Ministers must summon the courage to right an ‘obvious injustice’

The very judges who handed out “unfair” indefinite prison sentences have joined The Independent’s campaign to resentence thousands of offenders who are still trapped by a law that was abolished in 2012.

Sir John Saunders, a former High Court judge, tells us that he would apologise to offenders he sentenced to imprisonment for public protection (IPP) terms. “I should say I’m really sorry this has happened; it’s extremely unfair,” he said.

“I didn’t want to be party to unfairness. I would feel very bad about it, I would apologise to them.”

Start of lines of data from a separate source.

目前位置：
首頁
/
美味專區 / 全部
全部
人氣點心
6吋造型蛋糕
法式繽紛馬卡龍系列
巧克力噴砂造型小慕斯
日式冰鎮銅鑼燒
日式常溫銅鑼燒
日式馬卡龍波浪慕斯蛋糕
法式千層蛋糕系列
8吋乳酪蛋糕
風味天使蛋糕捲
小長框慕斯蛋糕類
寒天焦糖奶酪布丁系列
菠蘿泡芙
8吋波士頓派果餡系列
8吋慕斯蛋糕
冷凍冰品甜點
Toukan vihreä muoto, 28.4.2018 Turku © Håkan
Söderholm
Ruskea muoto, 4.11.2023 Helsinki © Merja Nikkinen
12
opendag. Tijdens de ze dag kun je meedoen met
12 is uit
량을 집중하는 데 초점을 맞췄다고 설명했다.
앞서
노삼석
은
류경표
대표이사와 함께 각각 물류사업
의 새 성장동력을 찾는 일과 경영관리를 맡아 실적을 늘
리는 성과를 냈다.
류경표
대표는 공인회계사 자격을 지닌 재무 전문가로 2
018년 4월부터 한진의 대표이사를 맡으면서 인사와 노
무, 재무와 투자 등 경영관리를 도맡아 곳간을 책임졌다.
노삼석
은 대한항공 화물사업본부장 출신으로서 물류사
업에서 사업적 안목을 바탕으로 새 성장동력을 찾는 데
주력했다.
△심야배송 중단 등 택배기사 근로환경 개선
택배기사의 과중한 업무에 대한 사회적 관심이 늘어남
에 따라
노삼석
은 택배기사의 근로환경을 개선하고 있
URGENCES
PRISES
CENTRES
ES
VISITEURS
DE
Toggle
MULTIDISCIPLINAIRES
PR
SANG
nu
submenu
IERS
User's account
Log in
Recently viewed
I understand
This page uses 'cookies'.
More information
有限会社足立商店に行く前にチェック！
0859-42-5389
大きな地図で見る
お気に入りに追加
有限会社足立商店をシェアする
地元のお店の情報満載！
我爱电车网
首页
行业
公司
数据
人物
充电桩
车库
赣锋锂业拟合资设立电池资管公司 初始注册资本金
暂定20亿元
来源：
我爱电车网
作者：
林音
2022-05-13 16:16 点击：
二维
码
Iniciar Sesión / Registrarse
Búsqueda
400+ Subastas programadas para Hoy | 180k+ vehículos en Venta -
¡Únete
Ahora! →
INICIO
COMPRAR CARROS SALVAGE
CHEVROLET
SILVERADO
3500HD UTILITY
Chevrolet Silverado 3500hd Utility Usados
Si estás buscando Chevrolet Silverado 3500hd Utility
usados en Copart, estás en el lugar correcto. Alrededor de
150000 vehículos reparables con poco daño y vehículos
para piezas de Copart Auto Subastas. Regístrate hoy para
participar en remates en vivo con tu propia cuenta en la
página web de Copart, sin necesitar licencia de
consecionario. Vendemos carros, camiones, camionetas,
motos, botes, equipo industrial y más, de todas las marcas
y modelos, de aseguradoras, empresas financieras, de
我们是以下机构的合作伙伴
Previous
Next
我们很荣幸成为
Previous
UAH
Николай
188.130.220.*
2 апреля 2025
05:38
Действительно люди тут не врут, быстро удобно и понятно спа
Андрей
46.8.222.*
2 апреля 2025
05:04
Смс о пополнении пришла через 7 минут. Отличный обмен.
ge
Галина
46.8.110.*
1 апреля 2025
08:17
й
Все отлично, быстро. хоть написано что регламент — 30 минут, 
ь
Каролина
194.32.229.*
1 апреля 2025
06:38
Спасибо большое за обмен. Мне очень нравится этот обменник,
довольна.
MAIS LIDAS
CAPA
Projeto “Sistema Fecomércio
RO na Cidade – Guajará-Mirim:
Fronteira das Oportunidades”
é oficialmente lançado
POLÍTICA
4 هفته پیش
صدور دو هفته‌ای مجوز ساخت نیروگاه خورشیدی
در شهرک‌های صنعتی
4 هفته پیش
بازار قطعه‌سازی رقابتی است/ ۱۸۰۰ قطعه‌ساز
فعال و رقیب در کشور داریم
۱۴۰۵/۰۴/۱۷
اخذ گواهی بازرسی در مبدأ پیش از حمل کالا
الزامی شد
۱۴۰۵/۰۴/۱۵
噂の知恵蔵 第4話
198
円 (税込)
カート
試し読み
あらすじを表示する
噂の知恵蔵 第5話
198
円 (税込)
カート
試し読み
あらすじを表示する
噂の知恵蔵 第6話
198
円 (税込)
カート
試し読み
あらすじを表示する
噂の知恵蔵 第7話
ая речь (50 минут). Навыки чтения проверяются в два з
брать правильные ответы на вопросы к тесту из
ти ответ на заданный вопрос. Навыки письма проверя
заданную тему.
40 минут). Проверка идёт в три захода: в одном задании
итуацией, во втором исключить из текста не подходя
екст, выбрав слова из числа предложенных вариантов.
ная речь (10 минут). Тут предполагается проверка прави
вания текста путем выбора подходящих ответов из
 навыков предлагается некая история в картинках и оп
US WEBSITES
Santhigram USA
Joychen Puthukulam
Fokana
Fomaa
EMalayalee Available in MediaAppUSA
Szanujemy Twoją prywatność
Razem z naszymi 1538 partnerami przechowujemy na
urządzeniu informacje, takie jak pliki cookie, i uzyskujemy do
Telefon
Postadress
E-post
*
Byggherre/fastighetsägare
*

The sentences, described as an “obvious injustice” by one former senior judge, were introduced by David Blunkett as home secretary in 2005 in an attempt to deal with a small number of offenders who might continue to be a danger to the public. Such prisoners were given no release date, were subject to stringent assessment before being let out, and were then liable indefinitely for recall to prison if they broke the conditions of their release.

However, the sentences were used more often than Lord Blunkett intended, and the psychological effects of indefinite detention caused more problems than it solved. Lord Blunkett now describes the policy as his “biggest regret”.

The law was repealed by the coalition government in 2012, but it continued to apply to the thousands of prisoners still serving IPP sentences.

Victims of the scandal, whose tragic cases have been taken up by The Independent, include Leroy Douglas, who has served 19 years for stealing a mobile phone; Thomas White, who set himself alight in his cell and has served 13 years for stealing a phone; and Abdullahi Suleman, who is still inside 19 years after he was jailed for a laptop robbery.

The Independent supports a plan put forward by an expert panel convened by the Howard League for Penal Reform, which calls for IPP prisoners to be given a release date within a two-year window at their next parole hearing. They should, in effect, be resentenced and treated henceforth on the same basis as all other offenders.

James Timpson, the prisons minister, says: “We have significantly improved support for these offenders, with greater access to rehabilitation and mental health support. There is more work to do as we reduce the number of IPP offenders in custody, but we will only do so in a way that protects the public.”

We understand why ministers in successive governments have been reluctant to go further. They are fearful of the consequences if someone released from an IPP sentence goes on to commit a serious offence. And they are right to make the protection of the public the highest priority. But that will not be achieved by the continued indefinite detention of 2,500 prisoners who were unlucky enough to be sentenced at the wrong time. Especially when a greater risk to the public is probably posed by the early release of prisoners to free up space in our overcrowded prisons.

Simon Tonking, the former recorder of Stafford, told The Independent that the Labour government should use its majority to end the injustice by taking up the Howard League’s proposals: “Virtually everybody who has had any professional dealings with IPP knows that it is unjust and now is the time to act.”

It is no use for former ministers such as Lord Blunkett and Alex Chalk, the former justice secretary, calling for justice to be done after they have left office. It is up to Lord Timpson, his boss Shabana Mahmood and ultimately Sir Keir Starmer to do the right thing while they can.